Are We Becoming Blue-Collared Workers?

Are coders the next blue-collared job? This is the hypothesis Clive Thompson puts forward in his thought-provoking Wired piece The Next Big Blue-Collar Job Is Coding. A knee-jerk reaction from IT professionals (read their comments) is to deny any possibility of that happening due to the years of training needed to get to their level. I certainly shared that first impression, partly because the term ‘blue-collared’ has negative connotations of being decidedly middle-class. I started thinking about this a bit more deeply when Clive wrote:

‘In Kentucky, mining veteran Rusty Justice decided that code could replace coal. He cofounded Bit Source, a code shop that builds its workforce by retraining coal miners as programmers. Enthusiasm is sky high: Justice got 950 applications for his first 11 positions. Miners, it turns out, are accustomed to deep focus, team play, and working with complex engineering tech. “Coal miners are really technology workers who get dirty,” Justice says.’

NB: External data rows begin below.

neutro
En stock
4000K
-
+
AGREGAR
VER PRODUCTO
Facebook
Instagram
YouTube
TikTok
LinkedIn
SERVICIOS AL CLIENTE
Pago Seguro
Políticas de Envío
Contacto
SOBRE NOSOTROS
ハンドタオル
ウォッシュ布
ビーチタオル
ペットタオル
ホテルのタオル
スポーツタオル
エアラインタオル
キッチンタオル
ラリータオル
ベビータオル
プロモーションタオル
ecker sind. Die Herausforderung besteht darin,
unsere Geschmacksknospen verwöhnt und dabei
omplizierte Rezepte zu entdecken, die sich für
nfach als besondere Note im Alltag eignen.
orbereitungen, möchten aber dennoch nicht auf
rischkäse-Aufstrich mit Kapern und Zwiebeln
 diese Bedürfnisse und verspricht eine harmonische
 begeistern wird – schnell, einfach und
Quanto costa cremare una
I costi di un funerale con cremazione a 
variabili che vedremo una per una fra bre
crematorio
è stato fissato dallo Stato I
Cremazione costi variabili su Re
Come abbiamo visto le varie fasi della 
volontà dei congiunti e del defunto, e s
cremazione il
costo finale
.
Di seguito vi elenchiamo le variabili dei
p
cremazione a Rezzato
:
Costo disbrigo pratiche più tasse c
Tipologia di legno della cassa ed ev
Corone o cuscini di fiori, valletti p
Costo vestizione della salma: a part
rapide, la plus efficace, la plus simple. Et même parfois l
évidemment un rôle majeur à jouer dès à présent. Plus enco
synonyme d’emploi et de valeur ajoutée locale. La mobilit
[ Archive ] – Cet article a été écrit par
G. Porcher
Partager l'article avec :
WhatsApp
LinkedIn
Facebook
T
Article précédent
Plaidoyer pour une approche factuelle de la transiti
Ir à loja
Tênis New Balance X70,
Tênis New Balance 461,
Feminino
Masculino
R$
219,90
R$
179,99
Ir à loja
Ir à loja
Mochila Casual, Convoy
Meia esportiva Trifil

I associate coal miners as blue-collared workers, so is the gap between coal mining and code writing that wide? I used to think so, but barriers to entry are always getting lower. I know a few friends who have created iOS apps and SEO-friendly WordPress sites without four-year Computer Science degrees. Sure, they do not write the most ‘technically beautiful’ code or employ some best practices, but their software works! The ability to automate best practices by default will come sooner rather than later, e.g. Visual Studio’s F5 debug puts your app in a Docker container by default.

I agree with Clive’s long-term prediction that programmers are the next blue-collared job industry. We just need to look at trends such as treating servers as cattle instead of pets, and how the sharing/on-demand economy (_Uber_nisation, as one friend calls it) is disrupting many entrenched industries.

The question we must each answer is: Am I going to keep my head in the sand or am I going to elevate my skills beyond simple coding?